Además de mostrar la marginalidad, la película parece volverse una reflexión sobre las formas en las que una mujer reacciona cuando se entera de la infidelidad de un hombre. Algunas, como la esposa del taxista armenio, prefiere el silencio, y se arma una convicción ficticia de felicidad para no enfrentarse a la mirada de lxs otrxs. La suegra en cambio hace todo para encontrar la “verdad”, porque cree que ahí está la verdadera dignidad, aunque tenga que enfrentarse a la angustia de haber sido engañada. El caso de Sin-Dee deja en evidencia un problema, una forma de accionar ante la traición que hace que la mirada feminista que podía tener la película se desvanezca. Cuando encuentra a Dinah, el pescado que se acostó con su novio, no deja de zamarrearla y arrastrarla por las calles de la ciudad. Las escenas bruscas eligen mostrar la brutalidad de una transexual contra la mujer que osó meterse con su novio, en lugar de encarar primero al hombre, que fue quién en última instancia le mintió. Cuando por fin lo tiene enfrente, la violencia parece desvanecerse, porque pasa eso, ante el hombre algunas mujeres todavía se desvanecen a pesar de la traición masculina.

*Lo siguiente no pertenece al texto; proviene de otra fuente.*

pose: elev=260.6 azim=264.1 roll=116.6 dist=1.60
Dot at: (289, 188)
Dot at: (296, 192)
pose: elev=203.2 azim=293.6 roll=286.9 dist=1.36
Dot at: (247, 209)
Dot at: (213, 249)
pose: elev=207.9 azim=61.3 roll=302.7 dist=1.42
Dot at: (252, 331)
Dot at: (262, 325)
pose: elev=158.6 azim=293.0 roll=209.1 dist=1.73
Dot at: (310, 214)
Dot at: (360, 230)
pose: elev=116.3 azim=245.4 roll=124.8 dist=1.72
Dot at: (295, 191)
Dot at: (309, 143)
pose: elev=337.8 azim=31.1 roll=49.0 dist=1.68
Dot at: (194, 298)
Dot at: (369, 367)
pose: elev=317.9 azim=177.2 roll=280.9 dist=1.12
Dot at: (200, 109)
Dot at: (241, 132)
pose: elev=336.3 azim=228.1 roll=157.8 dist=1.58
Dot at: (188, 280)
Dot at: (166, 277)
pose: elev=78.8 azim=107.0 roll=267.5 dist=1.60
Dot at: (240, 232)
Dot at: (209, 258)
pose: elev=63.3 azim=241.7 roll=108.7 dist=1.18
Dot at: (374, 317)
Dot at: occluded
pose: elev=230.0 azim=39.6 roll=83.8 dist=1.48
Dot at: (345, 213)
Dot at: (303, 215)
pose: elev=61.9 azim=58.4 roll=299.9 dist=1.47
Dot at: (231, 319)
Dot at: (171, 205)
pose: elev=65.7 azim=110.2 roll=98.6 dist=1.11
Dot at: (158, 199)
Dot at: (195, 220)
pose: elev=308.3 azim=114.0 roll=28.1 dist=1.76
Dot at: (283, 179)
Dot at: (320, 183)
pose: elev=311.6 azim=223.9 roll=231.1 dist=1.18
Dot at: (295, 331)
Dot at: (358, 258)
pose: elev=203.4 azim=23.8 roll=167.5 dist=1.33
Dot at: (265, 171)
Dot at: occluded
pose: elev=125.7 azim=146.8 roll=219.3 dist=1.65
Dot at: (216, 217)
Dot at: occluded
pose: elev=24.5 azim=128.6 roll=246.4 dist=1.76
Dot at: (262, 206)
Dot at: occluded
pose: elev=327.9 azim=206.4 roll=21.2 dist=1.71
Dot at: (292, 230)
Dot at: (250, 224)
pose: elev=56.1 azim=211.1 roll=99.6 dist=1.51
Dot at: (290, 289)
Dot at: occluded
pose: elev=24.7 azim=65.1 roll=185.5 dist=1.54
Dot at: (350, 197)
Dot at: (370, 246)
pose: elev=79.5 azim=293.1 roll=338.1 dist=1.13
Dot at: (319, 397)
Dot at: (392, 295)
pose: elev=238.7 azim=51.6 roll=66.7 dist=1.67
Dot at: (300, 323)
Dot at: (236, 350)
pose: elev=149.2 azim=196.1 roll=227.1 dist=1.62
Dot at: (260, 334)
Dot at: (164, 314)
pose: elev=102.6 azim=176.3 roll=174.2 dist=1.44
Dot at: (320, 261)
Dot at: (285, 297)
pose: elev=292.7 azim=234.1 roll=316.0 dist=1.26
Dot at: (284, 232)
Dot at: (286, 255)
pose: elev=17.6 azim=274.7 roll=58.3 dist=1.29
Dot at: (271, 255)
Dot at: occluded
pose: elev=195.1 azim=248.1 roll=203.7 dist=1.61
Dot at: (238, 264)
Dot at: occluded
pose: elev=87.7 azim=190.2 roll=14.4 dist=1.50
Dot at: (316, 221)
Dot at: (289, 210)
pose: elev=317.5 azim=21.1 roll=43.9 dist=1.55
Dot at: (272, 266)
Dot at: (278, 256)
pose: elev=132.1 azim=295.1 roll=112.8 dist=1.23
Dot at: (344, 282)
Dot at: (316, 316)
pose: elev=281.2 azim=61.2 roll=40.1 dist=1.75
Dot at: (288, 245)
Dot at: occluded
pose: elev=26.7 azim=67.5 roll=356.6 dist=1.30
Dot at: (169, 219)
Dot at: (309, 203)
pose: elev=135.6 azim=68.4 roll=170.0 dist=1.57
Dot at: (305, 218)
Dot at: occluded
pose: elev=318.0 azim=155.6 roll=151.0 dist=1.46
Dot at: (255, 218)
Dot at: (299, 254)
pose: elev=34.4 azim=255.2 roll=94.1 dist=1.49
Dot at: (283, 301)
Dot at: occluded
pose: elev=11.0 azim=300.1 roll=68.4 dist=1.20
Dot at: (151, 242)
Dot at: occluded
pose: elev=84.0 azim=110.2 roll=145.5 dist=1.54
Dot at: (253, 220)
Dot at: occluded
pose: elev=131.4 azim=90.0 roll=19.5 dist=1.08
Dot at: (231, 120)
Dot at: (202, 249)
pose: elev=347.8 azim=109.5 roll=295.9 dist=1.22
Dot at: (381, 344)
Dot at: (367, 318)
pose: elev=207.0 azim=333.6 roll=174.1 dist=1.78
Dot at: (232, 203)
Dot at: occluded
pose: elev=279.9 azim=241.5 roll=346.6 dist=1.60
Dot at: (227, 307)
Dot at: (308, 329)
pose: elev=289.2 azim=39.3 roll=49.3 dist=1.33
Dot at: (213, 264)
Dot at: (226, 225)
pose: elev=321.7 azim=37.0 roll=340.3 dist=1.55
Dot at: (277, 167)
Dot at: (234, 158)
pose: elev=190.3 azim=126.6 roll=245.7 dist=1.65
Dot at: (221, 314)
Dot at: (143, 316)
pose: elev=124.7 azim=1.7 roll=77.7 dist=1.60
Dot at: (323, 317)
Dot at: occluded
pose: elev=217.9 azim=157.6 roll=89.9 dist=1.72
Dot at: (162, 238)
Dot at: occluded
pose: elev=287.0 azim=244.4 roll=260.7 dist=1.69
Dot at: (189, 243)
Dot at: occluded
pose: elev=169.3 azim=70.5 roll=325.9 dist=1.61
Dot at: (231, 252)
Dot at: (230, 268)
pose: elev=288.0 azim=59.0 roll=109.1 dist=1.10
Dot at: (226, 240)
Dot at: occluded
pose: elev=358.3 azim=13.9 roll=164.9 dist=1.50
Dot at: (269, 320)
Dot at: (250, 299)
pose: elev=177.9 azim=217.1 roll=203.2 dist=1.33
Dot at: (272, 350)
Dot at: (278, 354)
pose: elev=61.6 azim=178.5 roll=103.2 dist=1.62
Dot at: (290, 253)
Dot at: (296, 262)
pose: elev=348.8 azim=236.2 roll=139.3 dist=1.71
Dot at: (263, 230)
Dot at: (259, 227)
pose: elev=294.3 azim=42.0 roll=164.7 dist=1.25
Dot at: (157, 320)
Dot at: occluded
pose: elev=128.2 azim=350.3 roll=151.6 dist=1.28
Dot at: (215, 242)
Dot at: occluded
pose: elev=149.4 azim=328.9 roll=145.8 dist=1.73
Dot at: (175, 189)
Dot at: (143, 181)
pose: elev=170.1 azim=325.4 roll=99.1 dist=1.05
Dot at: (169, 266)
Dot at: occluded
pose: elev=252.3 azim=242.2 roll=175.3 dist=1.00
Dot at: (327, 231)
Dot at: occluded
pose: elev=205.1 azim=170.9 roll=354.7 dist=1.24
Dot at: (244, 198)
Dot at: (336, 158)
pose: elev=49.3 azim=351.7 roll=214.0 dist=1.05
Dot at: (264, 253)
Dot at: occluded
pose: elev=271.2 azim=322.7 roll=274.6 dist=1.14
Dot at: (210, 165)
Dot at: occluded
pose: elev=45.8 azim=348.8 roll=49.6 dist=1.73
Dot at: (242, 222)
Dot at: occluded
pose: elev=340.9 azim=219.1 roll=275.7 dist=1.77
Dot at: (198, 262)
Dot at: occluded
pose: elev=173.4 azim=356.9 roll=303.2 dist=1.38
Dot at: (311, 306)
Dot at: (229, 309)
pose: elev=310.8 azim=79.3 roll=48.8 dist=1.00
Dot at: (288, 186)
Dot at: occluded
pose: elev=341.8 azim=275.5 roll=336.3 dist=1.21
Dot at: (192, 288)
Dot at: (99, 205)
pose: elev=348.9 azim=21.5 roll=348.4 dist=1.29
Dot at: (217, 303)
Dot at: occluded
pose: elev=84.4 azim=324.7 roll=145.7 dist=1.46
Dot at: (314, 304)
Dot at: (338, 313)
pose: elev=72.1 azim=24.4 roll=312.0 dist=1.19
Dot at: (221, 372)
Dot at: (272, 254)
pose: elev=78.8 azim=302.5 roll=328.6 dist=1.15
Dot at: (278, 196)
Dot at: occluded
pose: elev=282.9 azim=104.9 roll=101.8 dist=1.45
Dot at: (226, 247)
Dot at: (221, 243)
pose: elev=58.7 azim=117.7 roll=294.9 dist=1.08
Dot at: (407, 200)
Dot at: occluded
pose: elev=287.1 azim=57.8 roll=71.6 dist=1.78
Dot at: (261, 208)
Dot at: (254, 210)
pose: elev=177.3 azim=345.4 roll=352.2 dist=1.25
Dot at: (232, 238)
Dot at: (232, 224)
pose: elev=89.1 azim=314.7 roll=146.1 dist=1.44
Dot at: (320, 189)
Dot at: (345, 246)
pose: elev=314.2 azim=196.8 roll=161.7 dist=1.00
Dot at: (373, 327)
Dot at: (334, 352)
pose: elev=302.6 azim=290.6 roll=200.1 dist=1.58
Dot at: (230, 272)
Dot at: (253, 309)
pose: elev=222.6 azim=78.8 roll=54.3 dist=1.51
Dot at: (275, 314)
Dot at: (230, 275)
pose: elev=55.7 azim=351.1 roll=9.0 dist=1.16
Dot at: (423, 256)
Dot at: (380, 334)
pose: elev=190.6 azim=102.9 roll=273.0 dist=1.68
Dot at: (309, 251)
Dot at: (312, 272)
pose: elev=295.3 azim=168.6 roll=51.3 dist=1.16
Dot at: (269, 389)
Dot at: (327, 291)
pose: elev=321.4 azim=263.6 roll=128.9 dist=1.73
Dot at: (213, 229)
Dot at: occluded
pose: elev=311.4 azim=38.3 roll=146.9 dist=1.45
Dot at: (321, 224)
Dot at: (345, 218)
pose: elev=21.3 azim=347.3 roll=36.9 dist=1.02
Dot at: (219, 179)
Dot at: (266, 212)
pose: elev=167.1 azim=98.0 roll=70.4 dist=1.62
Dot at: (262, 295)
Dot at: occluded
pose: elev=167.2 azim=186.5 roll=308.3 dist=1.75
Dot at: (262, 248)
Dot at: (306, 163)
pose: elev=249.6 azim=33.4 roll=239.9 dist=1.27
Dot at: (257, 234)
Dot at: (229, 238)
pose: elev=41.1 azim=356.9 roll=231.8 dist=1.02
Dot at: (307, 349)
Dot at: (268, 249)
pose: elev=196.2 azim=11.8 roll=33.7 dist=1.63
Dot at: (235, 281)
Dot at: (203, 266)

El encuentro entre Sin-Dee, su novio y su amante sucede en una cafetería de donas, esos locales tan típicos de Estados Unidos, donde además de ellos confluyen su amiga Alexandra que exhibe un dejo de ternura y compasión, el taxista armenio, su mujer y su suegra que exaltadas van a pedir todo tipo de explicaciones que no encuentran porque nadie tiene ganas de darlas. En ese local el drama se manifiesta como una tormenta tan cargada que no llega a aliviar la melancolía sórdida de los personajes. La más lograda de la película es la relación de amistad entre las transexuales, que pasan por el enojo, el alejamiento, se cuentan sus penas porque no tienen a nadie más, se pelean pero terminan unidas en una conexión que supera cada una de las traiciones.